閱讀材料
視頻、文章、微博貼文甚或底下的留言,在中國,幾乎沒有任何內容逃得過無所不在的審查。
近年開始流行,但相對小衆的傳播媒介——播客(Podcast)可能是唯一的例外。
去年香港反修例抗爭運動如火如荼之際,在香港生活的中國播客創作者戚振宇在他其中一集題爲“Dear Hong Kong”(親愛的香港)的節目中,道出了這番與中國主流媒體論調大相徑庭的話語:
“我在大陸的時候其實也是一個特別關注公共議題的人,但是那時候有很強的一種恐懼感包圍著我。當我想去爲一件事站出來的時候,心中有好多好多的恐懼……進而因爲這種恐懼産生了一種無助的感覺。”
“但是我覺得香港最難能可貴的是,當很多人去爲公衆議題發聲的時候,站出來的時候,會有一群人跟你一起站出來……讓我知道人生的終極議題就是你要做一個什麽樣的人,你會覺得你堅守的一些價值不是沒有意義的,不是無謂的……不是什麽東西都可以用金錢來收買的,不是什麽東西都可以用權力來擺布的。”
戚振宇談論中國另類生活方式的播客頻道《無業遊民》是當地極爲熱門的播客之一,曾獲選爲中國區蘋果2019年度最佳播客。

從館藏中擷取的資料
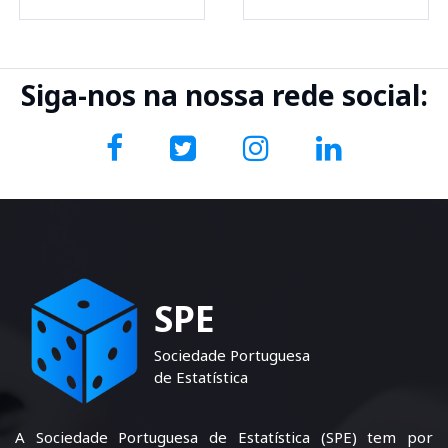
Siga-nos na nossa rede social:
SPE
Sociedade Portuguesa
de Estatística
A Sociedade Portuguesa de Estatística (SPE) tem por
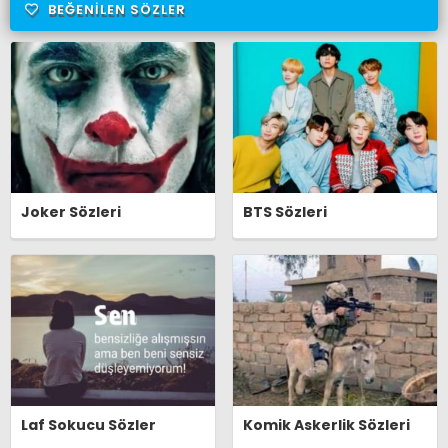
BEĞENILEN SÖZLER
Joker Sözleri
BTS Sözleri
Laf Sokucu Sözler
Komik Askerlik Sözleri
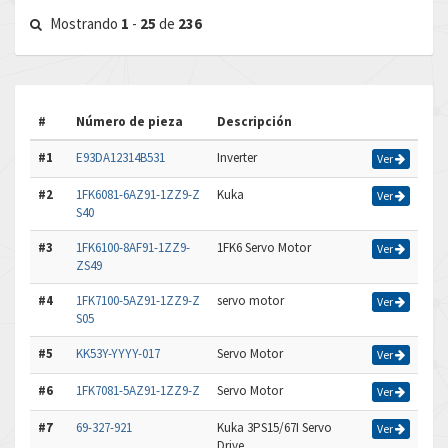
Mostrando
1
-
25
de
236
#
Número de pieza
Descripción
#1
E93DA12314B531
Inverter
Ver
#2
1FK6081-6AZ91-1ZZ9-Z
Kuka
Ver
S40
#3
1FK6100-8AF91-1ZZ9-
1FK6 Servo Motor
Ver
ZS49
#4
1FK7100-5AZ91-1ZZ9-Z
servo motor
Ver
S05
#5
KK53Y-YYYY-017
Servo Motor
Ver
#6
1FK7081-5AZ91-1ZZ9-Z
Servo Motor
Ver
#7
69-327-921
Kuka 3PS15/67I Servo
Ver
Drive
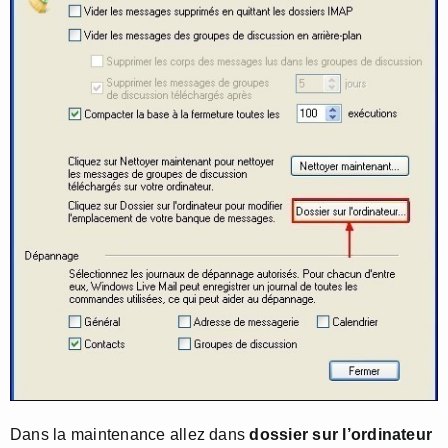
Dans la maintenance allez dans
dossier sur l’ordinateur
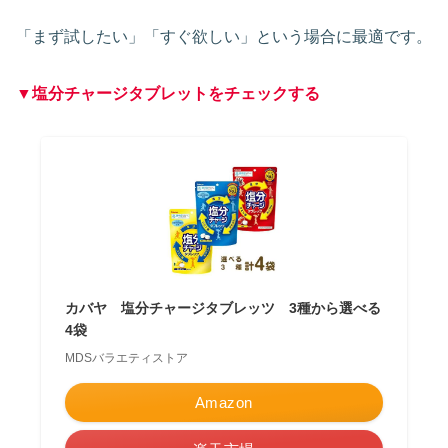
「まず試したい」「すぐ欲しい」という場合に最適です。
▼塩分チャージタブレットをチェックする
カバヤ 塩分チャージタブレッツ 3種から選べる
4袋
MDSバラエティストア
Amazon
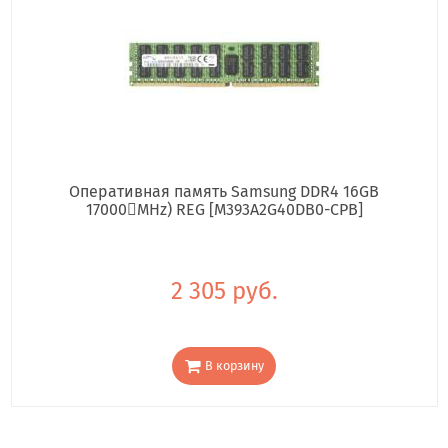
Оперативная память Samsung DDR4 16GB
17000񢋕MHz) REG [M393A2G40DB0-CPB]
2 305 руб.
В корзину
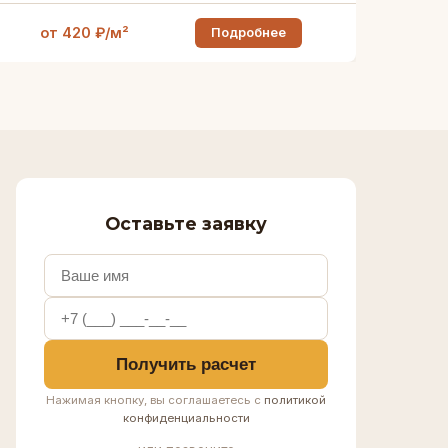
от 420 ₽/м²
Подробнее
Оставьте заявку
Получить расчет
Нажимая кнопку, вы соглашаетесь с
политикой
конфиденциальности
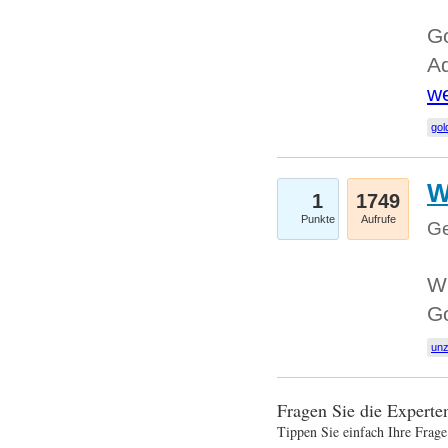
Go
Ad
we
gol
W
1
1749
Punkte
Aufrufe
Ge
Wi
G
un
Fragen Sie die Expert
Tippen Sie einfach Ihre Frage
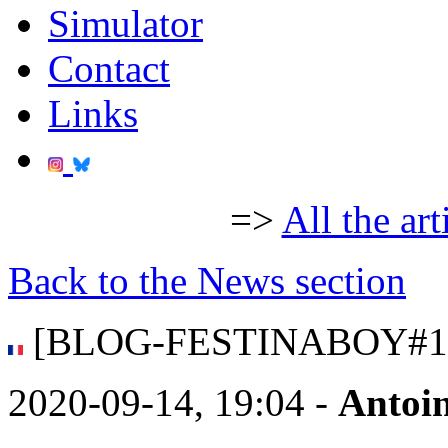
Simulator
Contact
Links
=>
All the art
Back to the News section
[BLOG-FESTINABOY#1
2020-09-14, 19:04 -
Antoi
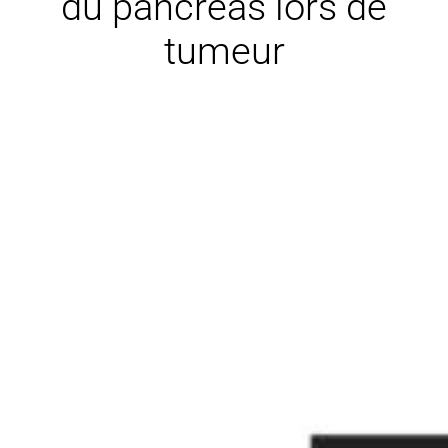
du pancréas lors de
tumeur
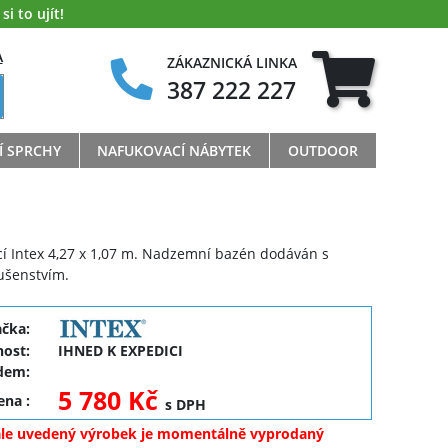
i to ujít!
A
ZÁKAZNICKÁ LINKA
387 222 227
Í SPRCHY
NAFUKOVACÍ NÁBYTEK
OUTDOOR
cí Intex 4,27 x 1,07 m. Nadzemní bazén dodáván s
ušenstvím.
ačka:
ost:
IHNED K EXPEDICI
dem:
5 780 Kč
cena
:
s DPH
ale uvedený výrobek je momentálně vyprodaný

動手試試
根據這篇關於中國播客的閱讀材料,回答下列問題:
(a) 哪一種傳播媒介可能是唯一逃得過審查的例外?
(b) 戚振宇有一集節目的題目是什麽?
(c) 戚振宇的播客頻道叫什麽名字,曾獲選爲什麽?

參考答案
(a) 播客(Podcast)。
(b) “Dear Hong Kong”(親愛的香港)。
(c) 《無業遊民》,曾獲選爲中國區蘋果2019年度最佳播客。